■ **Task prompt**:
List each line of the records that contains the string "смайлів".

■ **Records for this task**:

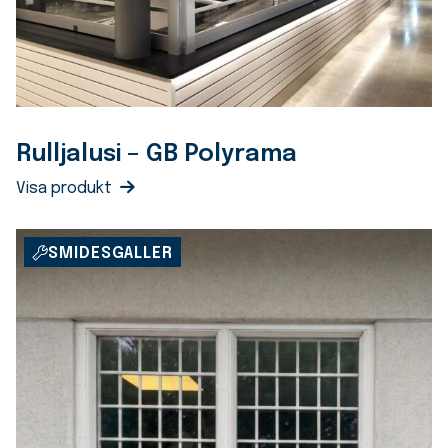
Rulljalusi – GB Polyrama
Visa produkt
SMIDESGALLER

...

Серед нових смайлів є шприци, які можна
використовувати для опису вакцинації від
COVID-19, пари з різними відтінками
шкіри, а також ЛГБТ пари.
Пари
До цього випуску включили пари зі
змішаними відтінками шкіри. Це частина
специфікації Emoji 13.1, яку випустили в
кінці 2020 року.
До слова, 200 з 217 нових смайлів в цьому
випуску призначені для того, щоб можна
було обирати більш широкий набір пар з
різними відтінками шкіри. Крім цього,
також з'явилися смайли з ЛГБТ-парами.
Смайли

* * *

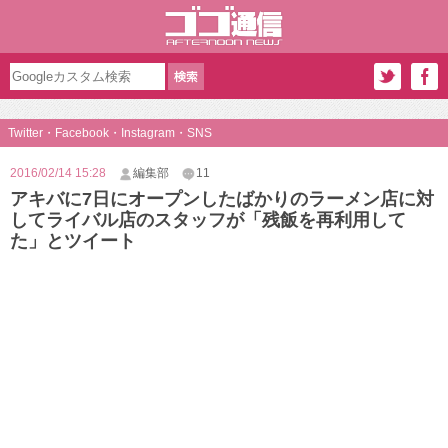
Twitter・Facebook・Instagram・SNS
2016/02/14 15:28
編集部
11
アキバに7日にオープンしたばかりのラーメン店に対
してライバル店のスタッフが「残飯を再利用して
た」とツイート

■ **Response area**:
Серед нових смайлів є шприци, які можна
До слова, 200 з 217 нових смайлів в цьому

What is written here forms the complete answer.